As a gullible Sophomore during my Winter Break, a friend of a friend offered me the opportunity to design an entire line of advertising for a spinoff company funded by a major corporation. The mix of wanting to please my friend, the prospect of possible connections, and the decent payment offered by my contact at this new business, all were exciting beyond belief. I felt very professional and creative, being offered such an important freelance job like that!

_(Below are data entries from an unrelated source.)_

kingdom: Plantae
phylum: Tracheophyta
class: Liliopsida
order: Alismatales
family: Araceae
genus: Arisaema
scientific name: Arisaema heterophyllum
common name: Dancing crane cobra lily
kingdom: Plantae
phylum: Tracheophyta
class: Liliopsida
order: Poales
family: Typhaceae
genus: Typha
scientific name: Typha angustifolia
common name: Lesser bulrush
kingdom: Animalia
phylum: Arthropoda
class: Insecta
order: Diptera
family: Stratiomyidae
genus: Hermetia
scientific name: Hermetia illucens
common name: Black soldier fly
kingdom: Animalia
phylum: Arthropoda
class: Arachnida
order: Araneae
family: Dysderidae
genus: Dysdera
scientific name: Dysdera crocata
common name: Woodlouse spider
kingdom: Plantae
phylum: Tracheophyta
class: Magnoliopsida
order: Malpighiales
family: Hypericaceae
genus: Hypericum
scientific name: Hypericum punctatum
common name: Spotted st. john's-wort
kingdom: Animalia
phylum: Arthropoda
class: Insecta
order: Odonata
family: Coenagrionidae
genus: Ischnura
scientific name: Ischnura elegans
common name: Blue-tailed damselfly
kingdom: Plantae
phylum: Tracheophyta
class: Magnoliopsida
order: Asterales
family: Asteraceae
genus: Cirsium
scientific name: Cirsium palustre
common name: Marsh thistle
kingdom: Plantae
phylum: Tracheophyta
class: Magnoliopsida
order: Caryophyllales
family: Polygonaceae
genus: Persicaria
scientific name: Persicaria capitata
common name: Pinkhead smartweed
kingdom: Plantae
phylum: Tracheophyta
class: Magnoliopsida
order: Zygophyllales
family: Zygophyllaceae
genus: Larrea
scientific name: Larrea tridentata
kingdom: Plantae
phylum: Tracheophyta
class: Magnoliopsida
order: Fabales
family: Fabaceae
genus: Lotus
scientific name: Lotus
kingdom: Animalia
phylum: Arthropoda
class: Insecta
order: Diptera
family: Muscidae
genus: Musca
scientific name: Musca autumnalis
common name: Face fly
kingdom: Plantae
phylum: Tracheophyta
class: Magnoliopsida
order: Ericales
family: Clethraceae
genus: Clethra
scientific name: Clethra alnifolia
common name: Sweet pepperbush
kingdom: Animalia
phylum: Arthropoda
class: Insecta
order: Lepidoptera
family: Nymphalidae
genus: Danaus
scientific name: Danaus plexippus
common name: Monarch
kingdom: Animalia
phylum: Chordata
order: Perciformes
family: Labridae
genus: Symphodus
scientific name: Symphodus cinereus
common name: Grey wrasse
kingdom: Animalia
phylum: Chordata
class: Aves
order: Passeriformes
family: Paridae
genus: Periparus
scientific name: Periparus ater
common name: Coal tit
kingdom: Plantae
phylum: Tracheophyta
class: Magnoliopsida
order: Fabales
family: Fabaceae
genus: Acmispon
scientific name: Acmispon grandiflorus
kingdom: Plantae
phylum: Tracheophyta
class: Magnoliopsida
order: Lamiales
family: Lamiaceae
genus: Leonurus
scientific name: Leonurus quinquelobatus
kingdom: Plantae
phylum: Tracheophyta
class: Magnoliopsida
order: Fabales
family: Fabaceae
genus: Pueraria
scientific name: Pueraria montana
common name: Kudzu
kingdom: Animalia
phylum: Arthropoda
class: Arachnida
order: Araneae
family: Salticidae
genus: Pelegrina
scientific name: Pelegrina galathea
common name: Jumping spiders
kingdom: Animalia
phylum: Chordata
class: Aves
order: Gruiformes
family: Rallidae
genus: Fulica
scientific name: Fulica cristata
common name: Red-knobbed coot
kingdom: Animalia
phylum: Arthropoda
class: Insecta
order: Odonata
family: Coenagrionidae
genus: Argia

To shorten a lengthy tale of harsh deadlines and waves of critique, I have yet to see a single penny of the agreed upon payment. As soon as the job was complete my phone calls and e-mails were no longer returned. I worried that the company may have gone under but, upon further investigation, they were doing quite well and using the fliers I had made for them. To this day the company in question has continued to grow and excel, thus pounding home my message.
Don't be a chump.
Get a contract.
Until you have their signature, your pen does not touch the paper.
I have had clients who know exactly what they want out of a project and clients who will give you complete freedom, both are dangerous in their own way. As an artist it is extremely important to get inside the head of the person or organization that commissions you. The best way to do this, for me, is a Skype conversation. This allows me to ask them on the spot questions about the material and receive their immediate reactions; sometimes their perspective on the project is slightly different from what they may write in an e-mail.
A client who knows exactly what they want can produce a difficult situation as what they see in their head may not be actually aesthetically pleasing. A commission is as much your work as it is theirs and your input and inspiration is essentially what they are paying you for. With clients like these it is important to inform them of issues you have with the design in the very early stages. Supplement the issues with fixes; bring many sketches to the table that offer solutions in your trademark style while still remaining true to their basic vision. What they want may not be any good and it is your job to use your psychic art powers to show them an alternative that strikes the same pleasing chords to them.
When dealing with a client who seems to not have an opinion, you may have to spend extra time with them. Present more sketches in a variety more diverse than you would usually. Once they settle on a sketch be sure they understand that backtracking will take time and money. Check in every once in a while with a progress report that details the project so far. Use your artistic intuition to determine how to proceed. Over time, your conceptual thinking will become more refined and you will be able to latch onto fresh concepts quickly, but until then I recommend a thorough Skype interrogation!
Know the Value of Your Time.
How long will it take you to do a professional level black and white sketch?
What about a full color illustration?
Does style and subject matter factor into the amount of time it will take?
Figuring these things out ahead of time will save you all-nighters of despair as you will be able to accurately give the customer an estimated time of arrival as well as an accurate bill. Does this mean the quicker you work, the less you'll have to charge? Not in my view of it. If anything your rates will raise as the continual work will drive your skill level up...you'll just have more free time to attain more commissions!
What have you learned the hard way through your professional art pursuits?